Hackney Wick, with its workshops, derelict factories, squats and artists’ studios, provides a suitably post-industrial setting for If what I hear is true, a new short by Indian theatre-maker Soumyak Kanti DeBiswas. This play in two acts promises ‘contemporary reflections on T.S. Eliot’s ‘The Love Song of J. Alfred Prufrock’ and opens on a nightclub scene which fills The Yard theatre’s cavernous warehouse space with thumping house music, ecstatic dancing, lasers and strobe lighting.
Outside the club we meet Maria, a distressed young woman who is suffering from either a nervous breakdown or the effects of too many poppers. Played convincingly by a twitchy, elfin Caroline Williamson, she encounters a sage-like homeless man called Rizla (Kal Aise), pontificates about the stars, finds a lost child, and is menaced by various sinister, hooded night-crawlers. Bird song and sympathetic lighting create a persuasive sense of time and place, but the skeleton script, slow pace and repetitive tropes fail to lift us anywhere new or especially interesting.

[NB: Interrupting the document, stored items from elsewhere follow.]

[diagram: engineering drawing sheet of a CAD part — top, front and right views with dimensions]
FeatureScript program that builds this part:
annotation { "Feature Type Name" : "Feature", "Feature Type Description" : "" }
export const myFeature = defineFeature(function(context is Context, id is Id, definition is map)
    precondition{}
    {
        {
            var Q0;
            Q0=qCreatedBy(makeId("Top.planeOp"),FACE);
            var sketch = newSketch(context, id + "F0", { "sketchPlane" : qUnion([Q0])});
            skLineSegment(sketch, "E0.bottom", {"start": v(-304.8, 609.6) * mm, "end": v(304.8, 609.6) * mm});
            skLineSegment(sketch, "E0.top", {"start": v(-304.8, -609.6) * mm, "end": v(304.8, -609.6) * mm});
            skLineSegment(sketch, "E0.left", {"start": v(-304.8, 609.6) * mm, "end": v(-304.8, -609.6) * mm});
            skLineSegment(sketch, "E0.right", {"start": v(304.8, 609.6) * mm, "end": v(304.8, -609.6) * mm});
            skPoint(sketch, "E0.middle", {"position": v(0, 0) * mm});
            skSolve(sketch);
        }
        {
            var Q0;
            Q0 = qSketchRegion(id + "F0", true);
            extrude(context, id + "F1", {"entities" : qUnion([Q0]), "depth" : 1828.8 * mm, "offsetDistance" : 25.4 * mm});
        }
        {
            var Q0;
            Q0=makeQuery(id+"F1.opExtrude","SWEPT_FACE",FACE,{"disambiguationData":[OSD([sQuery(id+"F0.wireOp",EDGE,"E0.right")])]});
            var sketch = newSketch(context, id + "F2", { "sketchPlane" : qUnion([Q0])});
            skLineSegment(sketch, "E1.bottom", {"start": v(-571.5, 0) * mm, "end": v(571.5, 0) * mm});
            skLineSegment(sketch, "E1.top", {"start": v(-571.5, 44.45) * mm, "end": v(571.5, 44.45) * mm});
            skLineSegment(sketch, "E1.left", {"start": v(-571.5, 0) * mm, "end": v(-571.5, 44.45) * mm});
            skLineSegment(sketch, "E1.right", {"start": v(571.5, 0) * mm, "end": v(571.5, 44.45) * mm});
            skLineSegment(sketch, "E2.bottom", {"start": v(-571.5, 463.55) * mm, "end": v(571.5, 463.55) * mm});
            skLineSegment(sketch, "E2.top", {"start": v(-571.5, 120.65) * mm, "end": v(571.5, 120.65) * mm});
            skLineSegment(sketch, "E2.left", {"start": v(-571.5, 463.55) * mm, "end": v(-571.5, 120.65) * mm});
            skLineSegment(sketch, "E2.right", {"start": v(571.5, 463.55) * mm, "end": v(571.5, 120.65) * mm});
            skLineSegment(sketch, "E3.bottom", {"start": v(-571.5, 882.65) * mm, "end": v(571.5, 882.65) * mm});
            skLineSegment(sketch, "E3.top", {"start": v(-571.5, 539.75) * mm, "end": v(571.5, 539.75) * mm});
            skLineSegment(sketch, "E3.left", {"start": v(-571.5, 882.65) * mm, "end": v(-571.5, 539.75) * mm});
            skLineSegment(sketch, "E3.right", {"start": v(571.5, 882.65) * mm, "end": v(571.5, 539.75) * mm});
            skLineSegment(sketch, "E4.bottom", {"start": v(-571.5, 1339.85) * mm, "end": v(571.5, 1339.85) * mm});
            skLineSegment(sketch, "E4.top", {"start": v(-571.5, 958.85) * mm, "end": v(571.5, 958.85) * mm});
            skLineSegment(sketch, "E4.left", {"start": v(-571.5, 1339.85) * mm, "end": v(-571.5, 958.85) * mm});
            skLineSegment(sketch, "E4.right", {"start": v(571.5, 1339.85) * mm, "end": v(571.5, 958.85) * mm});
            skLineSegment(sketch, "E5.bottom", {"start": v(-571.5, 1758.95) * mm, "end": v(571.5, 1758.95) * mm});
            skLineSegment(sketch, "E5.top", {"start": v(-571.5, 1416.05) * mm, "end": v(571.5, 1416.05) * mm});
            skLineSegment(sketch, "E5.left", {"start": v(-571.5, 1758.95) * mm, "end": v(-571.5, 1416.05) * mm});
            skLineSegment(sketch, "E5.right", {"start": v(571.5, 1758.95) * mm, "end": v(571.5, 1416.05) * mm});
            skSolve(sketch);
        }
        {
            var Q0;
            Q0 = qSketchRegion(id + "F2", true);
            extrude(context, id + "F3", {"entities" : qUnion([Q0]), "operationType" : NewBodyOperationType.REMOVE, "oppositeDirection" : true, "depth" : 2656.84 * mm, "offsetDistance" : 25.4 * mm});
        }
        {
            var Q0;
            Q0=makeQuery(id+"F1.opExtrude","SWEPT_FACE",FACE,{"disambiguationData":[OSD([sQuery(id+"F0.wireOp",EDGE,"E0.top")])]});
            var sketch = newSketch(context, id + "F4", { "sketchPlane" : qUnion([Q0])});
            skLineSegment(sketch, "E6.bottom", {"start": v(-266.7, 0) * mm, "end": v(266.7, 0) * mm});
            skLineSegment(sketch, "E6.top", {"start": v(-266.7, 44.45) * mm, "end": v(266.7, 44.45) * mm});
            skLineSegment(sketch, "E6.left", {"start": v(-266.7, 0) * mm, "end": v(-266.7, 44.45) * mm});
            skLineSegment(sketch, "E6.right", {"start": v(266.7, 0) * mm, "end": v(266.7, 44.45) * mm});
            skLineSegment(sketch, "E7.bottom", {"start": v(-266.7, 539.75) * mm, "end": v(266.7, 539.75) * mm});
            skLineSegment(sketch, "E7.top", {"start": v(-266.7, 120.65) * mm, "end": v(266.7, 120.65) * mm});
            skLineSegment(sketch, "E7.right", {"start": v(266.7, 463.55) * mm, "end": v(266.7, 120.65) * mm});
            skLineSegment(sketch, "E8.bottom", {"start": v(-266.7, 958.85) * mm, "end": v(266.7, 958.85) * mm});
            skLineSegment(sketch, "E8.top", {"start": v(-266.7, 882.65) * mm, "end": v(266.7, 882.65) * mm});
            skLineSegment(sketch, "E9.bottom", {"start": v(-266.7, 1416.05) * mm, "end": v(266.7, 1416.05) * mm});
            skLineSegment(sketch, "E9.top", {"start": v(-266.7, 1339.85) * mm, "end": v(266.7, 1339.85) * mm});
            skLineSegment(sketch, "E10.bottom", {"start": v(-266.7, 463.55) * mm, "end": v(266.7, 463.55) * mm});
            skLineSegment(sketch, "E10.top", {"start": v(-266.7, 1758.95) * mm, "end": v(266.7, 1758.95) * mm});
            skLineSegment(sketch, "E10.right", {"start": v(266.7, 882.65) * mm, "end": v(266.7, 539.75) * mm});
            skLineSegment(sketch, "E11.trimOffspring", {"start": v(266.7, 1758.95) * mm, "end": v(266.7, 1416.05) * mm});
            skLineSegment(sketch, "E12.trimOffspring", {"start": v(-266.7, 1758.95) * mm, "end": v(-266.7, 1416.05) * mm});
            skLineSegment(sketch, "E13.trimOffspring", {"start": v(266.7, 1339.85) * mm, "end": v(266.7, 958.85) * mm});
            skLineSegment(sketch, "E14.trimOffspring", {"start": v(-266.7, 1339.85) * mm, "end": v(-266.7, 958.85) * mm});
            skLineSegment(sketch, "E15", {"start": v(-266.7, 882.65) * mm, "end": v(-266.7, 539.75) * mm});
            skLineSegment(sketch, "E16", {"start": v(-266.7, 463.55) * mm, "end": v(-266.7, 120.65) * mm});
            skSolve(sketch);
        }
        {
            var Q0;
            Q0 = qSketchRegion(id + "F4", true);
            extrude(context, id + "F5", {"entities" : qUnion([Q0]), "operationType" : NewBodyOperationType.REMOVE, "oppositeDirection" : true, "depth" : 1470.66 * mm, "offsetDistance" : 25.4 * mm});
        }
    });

In Act Two we switch location to a beach in Sri Lanka. Jay Quinn is impressive as Clive, a holidaying lawyer in swimming shorts whose poetic monologues dart between melancholia, resignation and desperation. Kal Aise, who doubles up as Clive’s stoner beach buddy Carlos, is less compelling but does provide welcome moments of humour. Some interesting narrative threads appear, then disappear (Clive’s musings concerning the ethics of war in Sri Lanka seemed particularly promising), and his interactions with various characters and memories, including an ex-girlfriend, feel frustratingly under-explored.
The Yard is an exciting new theatre, and this production makes good use of its atmospheric, rough-and-ready stage. The lighting and sound design are superb in places, and the massive video projections by Arran Shearing which cover the entire back wall of the theatre are effective. DeBiswas is most successful in his creation of arresting visual symbols. The abandoned child is represented beautifully by a tiny pair of empty trainers, whilst the principal characters are repeatedly splashed with water, evoking both rejection and purification.
The ensemble work fluently together, but I found some of the dance and physical work predictable and too long. Gratuitous use of strobe lighting and dry ice in the nightclub scenes compounded my sense that this production relies on its impressive technical/multimedia toolkit to paper over an underdeveloped script. A tauter rendering might have created the space and focus for a more fulfilling exploration of the themes of the play: regret, the loss of innocence, and isolation within what Maria calls ‘the tall world of factories and adventures’.
Each act of If what I hear is true is announced portentously with a quote from Prufrock – Eliot’s great early poem of regret – but this link is never fully realised. I think Eliot would have admired the ambition of this piece of theatre, but found its execution lacking.